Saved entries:
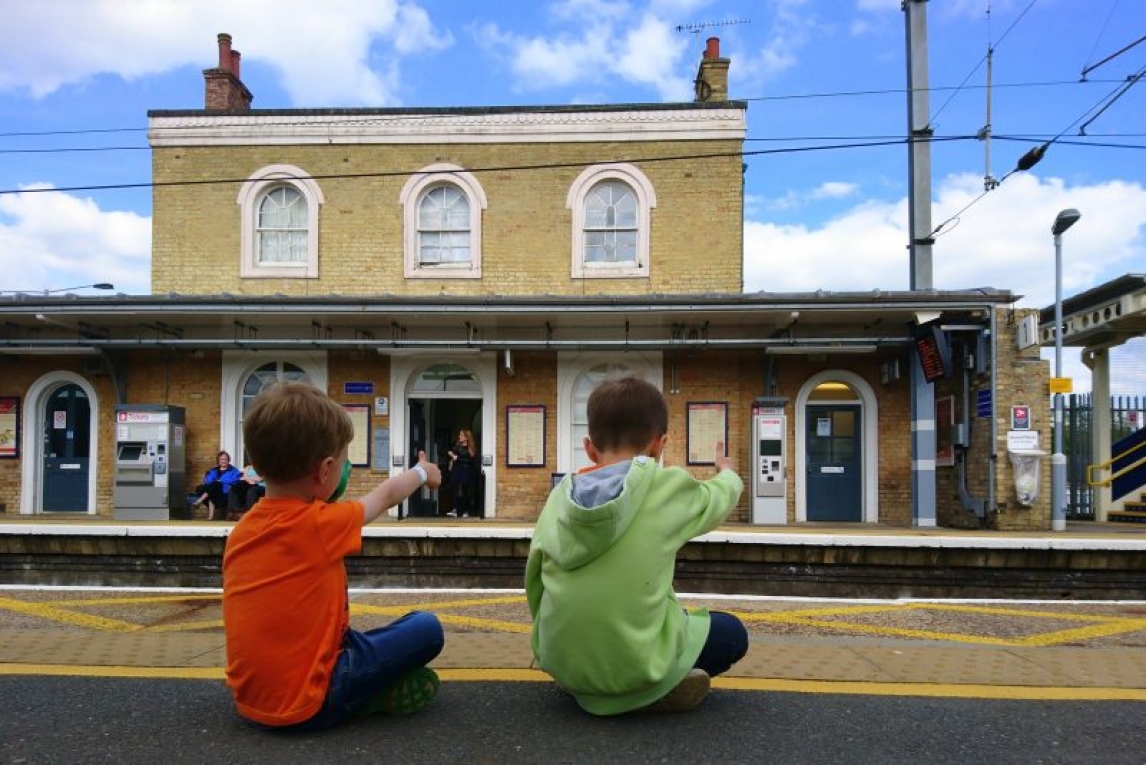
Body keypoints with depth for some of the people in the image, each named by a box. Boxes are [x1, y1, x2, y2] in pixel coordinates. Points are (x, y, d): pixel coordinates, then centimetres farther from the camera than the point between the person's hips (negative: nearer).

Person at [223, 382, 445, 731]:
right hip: (305, 703, -8)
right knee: (426, 628, -4)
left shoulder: (242, 530, 3)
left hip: (252, 696, 8)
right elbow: (385, 495, 5)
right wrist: (423, 472, 25)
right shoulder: (322, 524, -15)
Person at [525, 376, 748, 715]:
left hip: (560, 661, 6)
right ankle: (657, 685, 4)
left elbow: (534, 581, 6)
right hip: (636, 661, -5)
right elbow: (718, 498, 14)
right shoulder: (668, 487, -8)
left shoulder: (561, 494, 2)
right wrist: (728, 474, 37)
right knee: (731, 632, 19)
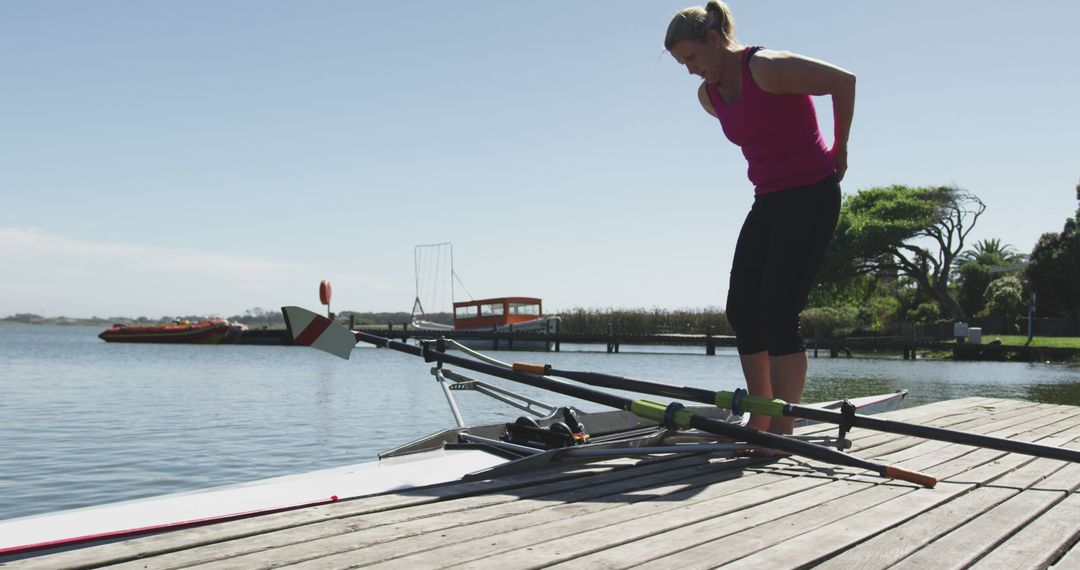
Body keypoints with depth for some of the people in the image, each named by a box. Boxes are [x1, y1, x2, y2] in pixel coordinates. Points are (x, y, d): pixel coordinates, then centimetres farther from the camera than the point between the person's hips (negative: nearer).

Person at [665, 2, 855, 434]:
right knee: (742, 310, 4)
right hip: (767, 202, 9)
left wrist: (839, 150, 0)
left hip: (811, 197, -9)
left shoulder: (767, 68, -17)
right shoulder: (708, 95, 8)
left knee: (779, 313, -12)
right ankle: (760, 425, 11)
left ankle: (782, 431, -5)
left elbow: (844, 82, -9)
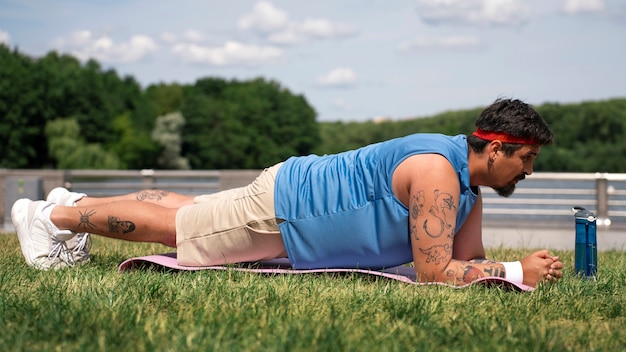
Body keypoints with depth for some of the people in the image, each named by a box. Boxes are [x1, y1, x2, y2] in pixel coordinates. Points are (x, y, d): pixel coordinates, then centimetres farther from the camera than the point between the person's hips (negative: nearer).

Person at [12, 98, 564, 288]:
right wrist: (518, 272, -29)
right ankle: (53, 216, 25)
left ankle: (75, 202, 41)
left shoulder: (470, 183, -1)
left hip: (302, 192, 8)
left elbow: (468, 259, 5)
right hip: (281, 204, -8)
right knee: (171, 227, 7)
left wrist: (525, 267, -11)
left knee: (189, 211, 24)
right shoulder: (437, 172, -31)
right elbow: (435, 270, -33)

Task instructions:
Copy out the lines from the one containing "right shoulder: (322, 524, -15)" through the one containing "left elbow: (844, 82, -9)", including both of those lines, and leave out the pictures.

Answer for this exercise:
right shoulder: (322, 524, -15)
Person at [525, 376, 748, 715]:
left hip: (560, 661, 6)
right ankle: (657, 685, 4)
left elbow: (534, 581, 6)
right hip: (636, 661, -5)
right elbow: (718, 498, 14)
right shoulder: (668, 487, -8)
left shoulder: (561, 494, 2)
right wrist: (728, 474, 37)
right knee: (731, 632, 19)
Body keypoints with depth for some of the people in the image, each named by a box. Boxes are [x1, y1, x2, y2] in pixel coordinates. Points are (x, y, d): pixel coordinates, then centimetres farther from the camera than the point between the person's hips (negative: nearer).

Person at [665, 2, 855, 434]:
right knee: (742, 310, 4)
right hip: (767, 202, 9)
left wrist: (839, 150, 0)
left hip: (811, 197, -9)
left shoulder: (767, 68, -17)
right shoulder: (708, 95, 8)
left knee: (779, 313, -12)
right ankle: (760, 425, 11)
left ankle: (782, 431, -5)
left elbow: (844, 82, -9)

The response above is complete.